WRITTEN TASK:
Collect every line in the items below that contains the string "horizontal", and copy each one. A match must agree in case.
-----
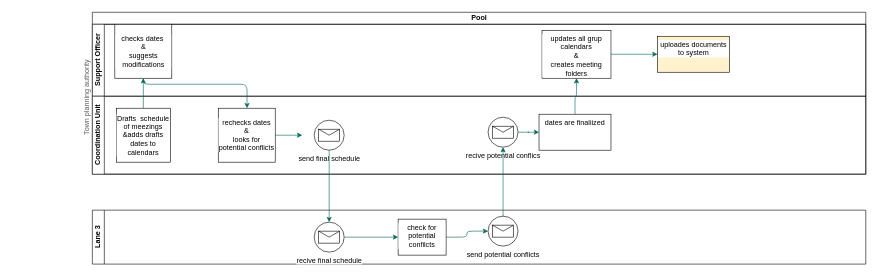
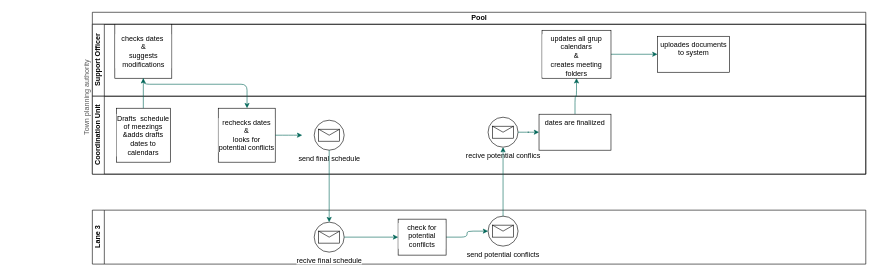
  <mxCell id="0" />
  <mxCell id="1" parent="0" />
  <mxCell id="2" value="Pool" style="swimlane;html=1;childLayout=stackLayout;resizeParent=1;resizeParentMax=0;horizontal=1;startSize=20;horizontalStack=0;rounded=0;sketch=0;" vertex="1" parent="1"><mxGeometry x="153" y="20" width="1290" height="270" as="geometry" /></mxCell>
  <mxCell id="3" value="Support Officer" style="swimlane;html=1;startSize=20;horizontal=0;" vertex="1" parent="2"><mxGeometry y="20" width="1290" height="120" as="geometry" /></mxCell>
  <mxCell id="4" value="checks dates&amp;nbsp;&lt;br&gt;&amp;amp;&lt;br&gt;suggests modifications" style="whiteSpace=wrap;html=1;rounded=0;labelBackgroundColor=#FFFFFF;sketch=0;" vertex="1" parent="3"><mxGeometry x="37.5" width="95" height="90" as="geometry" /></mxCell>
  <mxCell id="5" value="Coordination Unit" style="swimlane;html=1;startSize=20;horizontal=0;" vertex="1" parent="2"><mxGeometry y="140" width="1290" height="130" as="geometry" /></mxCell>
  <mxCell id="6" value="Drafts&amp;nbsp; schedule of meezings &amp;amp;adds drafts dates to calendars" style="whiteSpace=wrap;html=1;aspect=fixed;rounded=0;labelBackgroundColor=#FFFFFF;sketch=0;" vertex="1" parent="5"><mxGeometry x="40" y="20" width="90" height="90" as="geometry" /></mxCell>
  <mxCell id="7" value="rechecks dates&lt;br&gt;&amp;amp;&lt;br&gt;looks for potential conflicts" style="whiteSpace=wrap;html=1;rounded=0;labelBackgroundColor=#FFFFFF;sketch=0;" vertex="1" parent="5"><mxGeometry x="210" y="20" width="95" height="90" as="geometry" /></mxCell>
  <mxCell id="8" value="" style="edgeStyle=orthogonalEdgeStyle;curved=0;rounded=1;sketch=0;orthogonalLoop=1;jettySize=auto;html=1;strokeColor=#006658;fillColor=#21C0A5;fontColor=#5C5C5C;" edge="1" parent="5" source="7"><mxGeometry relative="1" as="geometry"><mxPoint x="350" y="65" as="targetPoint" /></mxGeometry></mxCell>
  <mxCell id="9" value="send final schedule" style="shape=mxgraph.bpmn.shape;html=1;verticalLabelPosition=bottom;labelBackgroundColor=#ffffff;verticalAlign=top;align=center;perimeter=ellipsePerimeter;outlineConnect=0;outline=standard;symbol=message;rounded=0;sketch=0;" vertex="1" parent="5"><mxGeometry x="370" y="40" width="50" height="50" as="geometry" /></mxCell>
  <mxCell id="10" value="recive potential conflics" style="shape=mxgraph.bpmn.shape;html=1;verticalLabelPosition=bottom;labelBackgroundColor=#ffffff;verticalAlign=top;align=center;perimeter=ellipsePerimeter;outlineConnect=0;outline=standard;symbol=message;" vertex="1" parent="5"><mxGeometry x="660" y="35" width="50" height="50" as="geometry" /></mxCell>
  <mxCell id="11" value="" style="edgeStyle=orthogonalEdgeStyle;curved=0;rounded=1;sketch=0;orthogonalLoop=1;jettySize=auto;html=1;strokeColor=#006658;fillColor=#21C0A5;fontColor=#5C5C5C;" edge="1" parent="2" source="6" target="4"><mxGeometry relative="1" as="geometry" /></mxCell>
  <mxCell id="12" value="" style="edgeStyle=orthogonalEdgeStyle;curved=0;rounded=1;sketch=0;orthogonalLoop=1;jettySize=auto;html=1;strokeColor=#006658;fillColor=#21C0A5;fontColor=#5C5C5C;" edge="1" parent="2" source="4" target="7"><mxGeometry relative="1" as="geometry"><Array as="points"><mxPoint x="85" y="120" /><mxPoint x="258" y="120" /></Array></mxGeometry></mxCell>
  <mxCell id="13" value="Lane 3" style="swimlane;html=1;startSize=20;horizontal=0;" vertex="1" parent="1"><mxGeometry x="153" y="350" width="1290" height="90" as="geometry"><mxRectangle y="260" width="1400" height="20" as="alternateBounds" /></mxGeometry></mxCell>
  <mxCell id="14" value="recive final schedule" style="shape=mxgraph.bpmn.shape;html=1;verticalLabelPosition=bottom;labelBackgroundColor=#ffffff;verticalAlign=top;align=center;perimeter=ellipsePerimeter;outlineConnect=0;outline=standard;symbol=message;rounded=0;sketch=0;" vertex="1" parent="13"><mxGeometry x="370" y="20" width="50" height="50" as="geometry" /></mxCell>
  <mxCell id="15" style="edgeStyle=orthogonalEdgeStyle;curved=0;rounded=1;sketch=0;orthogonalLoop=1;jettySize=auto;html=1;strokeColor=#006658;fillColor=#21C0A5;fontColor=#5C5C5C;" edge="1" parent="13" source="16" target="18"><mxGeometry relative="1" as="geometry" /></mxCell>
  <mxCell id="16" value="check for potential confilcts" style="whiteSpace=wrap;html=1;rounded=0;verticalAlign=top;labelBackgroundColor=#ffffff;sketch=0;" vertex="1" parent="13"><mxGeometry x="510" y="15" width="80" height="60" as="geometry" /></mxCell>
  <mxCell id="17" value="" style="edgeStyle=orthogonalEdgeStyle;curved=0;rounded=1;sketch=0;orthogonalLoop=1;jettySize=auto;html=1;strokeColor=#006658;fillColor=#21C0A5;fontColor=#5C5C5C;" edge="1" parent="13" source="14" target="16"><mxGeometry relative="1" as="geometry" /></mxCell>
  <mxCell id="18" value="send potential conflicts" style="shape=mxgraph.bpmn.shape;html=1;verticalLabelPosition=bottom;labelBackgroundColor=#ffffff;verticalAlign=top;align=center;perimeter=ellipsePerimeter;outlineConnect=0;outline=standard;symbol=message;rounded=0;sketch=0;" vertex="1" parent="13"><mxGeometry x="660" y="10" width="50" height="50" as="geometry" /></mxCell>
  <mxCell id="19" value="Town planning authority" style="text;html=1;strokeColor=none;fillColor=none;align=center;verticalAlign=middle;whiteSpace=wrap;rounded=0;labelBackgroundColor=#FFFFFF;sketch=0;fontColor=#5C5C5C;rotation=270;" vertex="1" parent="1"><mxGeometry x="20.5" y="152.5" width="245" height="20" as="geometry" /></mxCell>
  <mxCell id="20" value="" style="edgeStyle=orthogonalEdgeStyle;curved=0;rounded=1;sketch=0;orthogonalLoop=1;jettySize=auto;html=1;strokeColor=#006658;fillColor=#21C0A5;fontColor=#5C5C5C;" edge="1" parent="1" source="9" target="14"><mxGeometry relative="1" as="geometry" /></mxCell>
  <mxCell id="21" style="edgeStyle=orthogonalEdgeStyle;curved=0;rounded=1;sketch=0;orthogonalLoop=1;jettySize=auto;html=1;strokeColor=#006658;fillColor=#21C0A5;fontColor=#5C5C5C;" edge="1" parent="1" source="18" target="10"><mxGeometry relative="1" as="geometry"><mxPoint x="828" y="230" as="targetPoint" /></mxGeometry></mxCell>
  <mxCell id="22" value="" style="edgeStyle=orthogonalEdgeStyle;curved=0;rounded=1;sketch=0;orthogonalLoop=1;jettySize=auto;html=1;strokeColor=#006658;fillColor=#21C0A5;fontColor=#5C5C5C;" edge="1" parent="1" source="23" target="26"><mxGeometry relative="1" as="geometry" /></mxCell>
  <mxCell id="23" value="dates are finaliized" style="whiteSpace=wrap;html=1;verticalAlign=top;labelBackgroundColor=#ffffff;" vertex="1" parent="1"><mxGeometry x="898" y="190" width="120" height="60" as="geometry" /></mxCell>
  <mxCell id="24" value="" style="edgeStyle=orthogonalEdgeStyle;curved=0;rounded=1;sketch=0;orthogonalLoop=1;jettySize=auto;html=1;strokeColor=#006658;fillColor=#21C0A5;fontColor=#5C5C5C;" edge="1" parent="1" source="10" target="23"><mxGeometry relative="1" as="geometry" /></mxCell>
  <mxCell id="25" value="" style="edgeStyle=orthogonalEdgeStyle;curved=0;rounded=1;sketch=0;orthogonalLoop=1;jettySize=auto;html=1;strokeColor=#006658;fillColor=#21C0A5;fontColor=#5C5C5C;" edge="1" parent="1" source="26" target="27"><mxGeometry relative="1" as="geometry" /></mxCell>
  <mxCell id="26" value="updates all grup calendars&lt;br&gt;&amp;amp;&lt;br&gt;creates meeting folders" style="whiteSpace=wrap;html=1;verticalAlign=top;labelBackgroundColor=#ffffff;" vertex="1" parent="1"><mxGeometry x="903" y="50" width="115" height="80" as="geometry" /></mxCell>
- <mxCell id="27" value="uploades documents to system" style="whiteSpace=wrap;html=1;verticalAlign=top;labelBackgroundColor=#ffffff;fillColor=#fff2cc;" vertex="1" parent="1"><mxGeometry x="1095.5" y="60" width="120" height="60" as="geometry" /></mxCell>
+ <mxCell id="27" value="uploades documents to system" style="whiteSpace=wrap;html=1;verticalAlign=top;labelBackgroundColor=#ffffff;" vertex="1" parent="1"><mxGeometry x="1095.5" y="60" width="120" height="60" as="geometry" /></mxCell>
-----
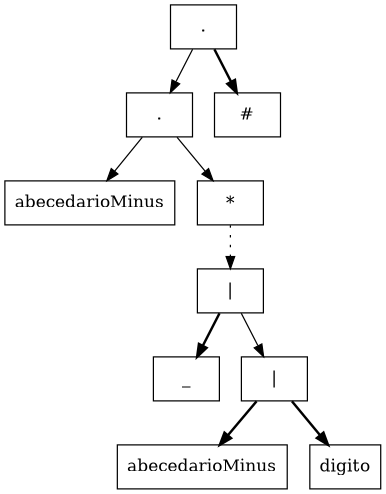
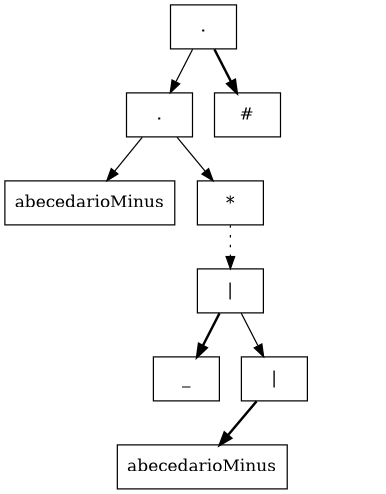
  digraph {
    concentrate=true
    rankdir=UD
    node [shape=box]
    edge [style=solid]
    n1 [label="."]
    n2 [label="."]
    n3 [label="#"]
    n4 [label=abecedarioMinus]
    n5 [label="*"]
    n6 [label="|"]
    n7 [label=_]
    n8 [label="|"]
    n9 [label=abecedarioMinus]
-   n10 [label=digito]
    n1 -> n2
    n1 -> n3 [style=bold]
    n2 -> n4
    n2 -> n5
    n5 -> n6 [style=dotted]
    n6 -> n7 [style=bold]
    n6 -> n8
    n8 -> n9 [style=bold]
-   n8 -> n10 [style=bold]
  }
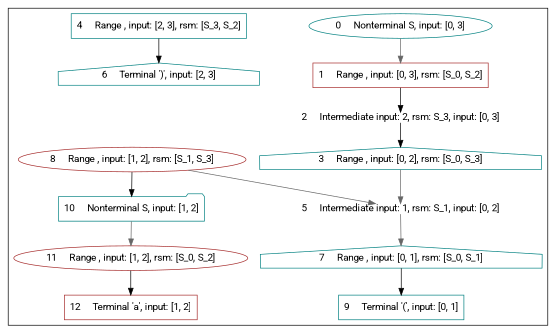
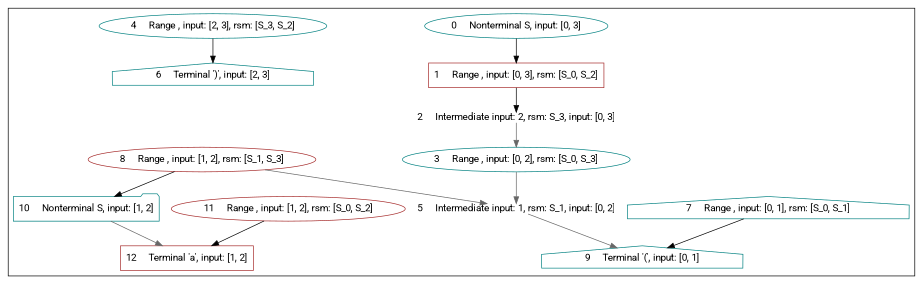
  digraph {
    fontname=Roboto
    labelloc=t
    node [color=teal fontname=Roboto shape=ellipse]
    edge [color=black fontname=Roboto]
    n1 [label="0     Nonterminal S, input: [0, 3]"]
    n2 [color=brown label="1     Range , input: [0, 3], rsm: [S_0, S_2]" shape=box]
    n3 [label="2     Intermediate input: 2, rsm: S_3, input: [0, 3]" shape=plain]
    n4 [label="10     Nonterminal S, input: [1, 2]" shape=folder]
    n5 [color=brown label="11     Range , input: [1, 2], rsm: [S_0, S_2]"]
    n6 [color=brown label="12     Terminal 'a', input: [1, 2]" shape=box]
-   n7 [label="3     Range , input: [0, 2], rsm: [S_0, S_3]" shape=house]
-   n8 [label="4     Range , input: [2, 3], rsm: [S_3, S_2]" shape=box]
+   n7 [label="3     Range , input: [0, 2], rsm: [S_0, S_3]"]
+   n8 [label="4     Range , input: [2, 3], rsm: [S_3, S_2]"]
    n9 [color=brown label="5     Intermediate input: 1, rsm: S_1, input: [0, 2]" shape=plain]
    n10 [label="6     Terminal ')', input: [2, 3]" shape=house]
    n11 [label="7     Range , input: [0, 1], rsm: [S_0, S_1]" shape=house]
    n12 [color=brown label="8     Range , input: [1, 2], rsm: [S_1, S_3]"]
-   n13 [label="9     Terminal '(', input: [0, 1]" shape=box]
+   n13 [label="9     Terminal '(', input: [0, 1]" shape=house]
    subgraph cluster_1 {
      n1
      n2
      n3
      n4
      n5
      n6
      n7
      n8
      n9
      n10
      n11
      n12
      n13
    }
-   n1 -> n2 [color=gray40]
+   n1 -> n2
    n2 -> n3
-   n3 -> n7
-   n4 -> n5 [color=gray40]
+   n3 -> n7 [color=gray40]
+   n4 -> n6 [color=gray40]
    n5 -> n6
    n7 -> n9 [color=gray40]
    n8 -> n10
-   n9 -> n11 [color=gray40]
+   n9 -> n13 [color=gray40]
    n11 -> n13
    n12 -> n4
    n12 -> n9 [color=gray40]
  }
-----
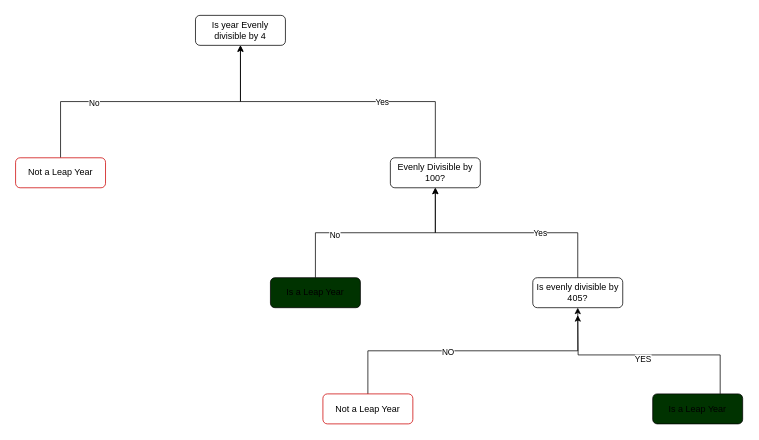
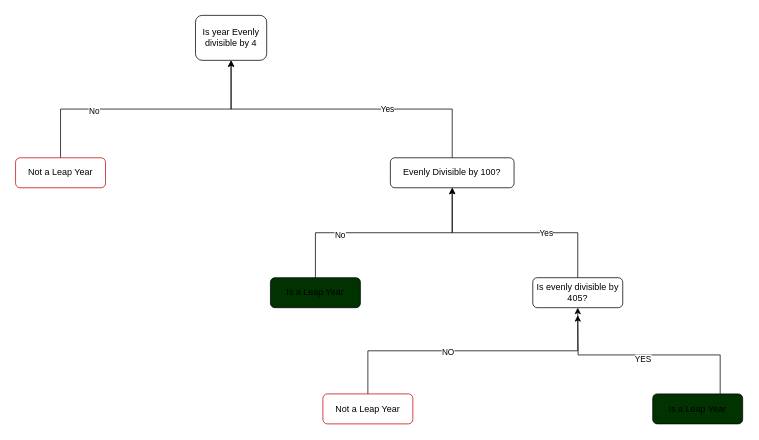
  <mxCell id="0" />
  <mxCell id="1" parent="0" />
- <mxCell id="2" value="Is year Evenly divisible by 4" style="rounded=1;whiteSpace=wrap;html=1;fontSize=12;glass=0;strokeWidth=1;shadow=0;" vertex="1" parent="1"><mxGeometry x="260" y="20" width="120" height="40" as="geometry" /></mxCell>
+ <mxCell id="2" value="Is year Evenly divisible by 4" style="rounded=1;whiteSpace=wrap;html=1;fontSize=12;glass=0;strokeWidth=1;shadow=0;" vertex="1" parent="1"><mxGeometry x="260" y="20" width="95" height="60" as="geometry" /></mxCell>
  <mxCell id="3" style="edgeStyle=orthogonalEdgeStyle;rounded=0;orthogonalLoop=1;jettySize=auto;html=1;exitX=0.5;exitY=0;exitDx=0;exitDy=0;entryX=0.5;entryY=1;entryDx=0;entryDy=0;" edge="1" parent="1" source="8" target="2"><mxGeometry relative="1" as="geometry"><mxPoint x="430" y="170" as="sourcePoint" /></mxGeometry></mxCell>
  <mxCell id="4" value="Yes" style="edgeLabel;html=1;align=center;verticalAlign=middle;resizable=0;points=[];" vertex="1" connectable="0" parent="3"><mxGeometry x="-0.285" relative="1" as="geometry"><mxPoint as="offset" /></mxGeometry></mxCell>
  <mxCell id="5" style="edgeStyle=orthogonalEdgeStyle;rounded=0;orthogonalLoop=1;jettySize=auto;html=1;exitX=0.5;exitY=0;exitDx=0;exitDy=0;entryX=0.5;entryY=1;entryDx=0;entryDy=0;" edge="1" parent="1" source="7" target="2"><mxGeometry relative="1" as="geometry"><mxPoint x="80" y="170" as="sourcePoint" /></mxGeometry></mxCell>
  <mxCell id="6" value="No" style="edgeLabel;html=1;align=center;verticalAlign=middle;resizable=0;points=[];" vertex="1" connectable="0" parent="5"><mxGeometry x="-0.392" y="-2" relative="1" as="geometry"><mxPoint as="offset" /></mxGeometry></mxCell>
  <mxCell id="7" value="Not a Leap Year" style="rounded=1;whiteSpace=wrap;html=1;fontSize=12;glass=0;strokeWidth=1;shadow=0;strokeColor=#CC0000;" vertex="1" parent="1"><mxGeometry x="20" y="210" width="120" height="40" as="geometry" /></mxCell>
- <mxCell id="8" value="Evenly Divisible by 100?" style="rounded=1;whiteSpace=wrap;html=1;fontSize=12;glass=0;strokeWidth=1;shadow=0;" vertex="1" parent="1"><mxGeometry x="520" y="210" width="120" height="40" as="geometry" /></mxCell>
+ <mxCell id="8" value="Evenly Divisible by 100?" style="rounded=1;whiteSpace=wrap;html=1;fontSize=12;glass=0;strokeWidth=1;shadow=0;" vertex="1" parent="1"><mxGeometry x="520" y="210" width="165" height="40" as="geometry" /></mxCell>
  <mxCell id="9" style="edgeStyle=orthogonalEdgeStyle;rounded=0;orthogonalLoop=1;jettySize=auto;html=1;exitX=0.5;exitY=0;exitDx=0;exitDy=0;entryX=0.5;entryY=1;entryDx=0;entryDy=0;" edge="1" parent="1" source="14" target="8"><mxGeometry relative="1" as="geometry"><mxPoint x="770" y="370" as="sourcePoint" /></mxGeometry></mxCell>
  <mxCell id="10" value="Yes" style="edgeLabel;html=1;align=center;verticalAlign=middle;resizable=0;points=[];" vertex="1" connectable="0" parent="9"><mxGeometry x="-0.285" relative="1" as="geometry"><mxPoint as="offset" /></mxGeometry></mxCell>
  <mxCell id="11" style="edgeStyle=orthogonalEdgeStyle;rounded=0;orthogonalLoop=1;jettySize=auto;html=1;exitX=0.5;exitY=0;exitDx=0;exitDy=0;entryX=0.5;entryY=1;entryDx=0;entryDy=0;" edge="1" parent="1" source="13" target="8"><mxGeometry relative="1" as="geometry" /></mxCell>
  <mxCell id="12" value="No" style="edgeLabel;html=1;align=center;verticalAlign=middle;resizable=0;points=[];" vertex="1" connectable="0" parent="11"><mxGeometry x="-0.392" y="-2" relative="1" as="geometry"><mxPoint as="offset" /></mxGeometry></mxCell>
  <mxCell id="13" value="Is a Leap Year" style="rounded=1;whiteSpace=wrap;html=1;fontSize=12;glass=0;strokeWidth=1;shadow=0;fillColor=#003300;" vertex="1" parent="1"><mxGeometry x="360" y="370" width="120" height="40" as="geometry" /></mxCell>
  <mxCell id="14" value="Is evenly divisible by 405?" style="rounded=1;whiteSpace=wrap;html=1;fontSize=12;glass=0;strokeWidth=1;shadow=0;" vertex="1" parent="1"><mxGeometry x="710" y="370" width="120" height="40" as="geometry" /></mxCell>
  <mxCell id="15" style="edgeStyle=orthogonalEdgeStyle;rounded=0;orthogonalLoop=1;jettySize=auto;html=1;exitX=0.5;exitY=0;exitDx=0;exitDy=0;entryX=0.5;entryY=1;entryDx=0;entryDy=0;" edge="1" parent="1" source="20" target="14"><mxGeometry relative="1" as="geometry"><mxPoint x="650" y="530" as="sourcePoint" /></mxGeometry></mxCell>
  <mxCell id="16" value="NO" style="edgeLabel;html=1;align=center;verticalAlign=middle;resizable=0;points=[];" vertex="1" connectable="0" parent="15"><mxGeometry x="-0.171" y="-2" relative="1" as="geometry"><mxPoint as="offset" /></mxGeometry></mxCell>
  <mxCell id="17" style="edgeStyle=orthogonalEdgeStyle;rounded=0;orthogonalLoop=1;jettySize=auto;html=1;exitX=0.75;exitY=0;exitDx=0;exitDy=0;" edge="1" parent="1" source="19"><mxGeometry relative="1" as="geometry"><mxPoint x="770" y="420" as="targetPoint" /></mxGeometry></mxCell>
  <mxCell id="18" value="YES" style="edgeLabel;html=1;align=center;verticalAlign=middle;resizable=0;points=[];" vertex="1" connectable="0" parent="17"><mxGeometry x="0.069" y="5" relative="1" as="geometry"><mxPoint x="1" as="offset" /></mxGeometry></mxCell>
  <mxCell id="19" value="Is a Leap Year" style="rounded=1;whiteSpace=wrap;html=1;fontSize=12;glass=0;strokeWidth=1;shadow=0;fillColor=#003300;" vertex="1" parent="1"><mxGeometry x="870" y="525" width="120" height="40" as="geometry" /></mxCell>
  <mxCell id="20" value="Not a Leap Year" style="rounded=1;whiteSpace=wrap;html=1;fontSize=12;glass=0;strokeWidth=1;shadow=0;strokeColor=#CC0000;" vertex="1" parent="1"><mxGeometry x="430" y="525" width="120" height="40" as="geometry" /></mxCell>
-----
ANSWER TO THIS PROBLEM:
  <mxCell id="2" value="Pool" style="swimlane;html=1;childLayout=stackLayout;resizeParent=1;resizeParentMax=0;horizontal=1;startSize=20;horizontalStack=0;rounded=0;sketch=0;" vertex="1" parent="1"><mxGeometry x="153" y="20" width="1290" height="270" as="geometry" /></mxCell>
  <mxCell id="3" value="Support Officer" style="swimlane;html=1;startSize=20;horizontal=0;" vertex="1" parent="2"><mxGeometry y="20" width="1290" height="120" as="geometry" /></mxCell>
  <mxCell id="5" value="Coordination Unit" style="swimlane;html=1;startSize=20;horizontal=0;" vertex="1" parent="2"><mxGeometry y="140" width="1290" height="130" as="geometry" /></mxCell>
  <mxCell id="13" value="Lane 3" style="swimlane;html=1;startSize=20;horizontal=0;" vertex="1" parent="1"><mxGeometry x="153" y="350" width="1290" height="90" as="geometry"><mxRectangle y="260" width="1400" height="20" as="alternateBounds" /></mxGeometry></mxCell>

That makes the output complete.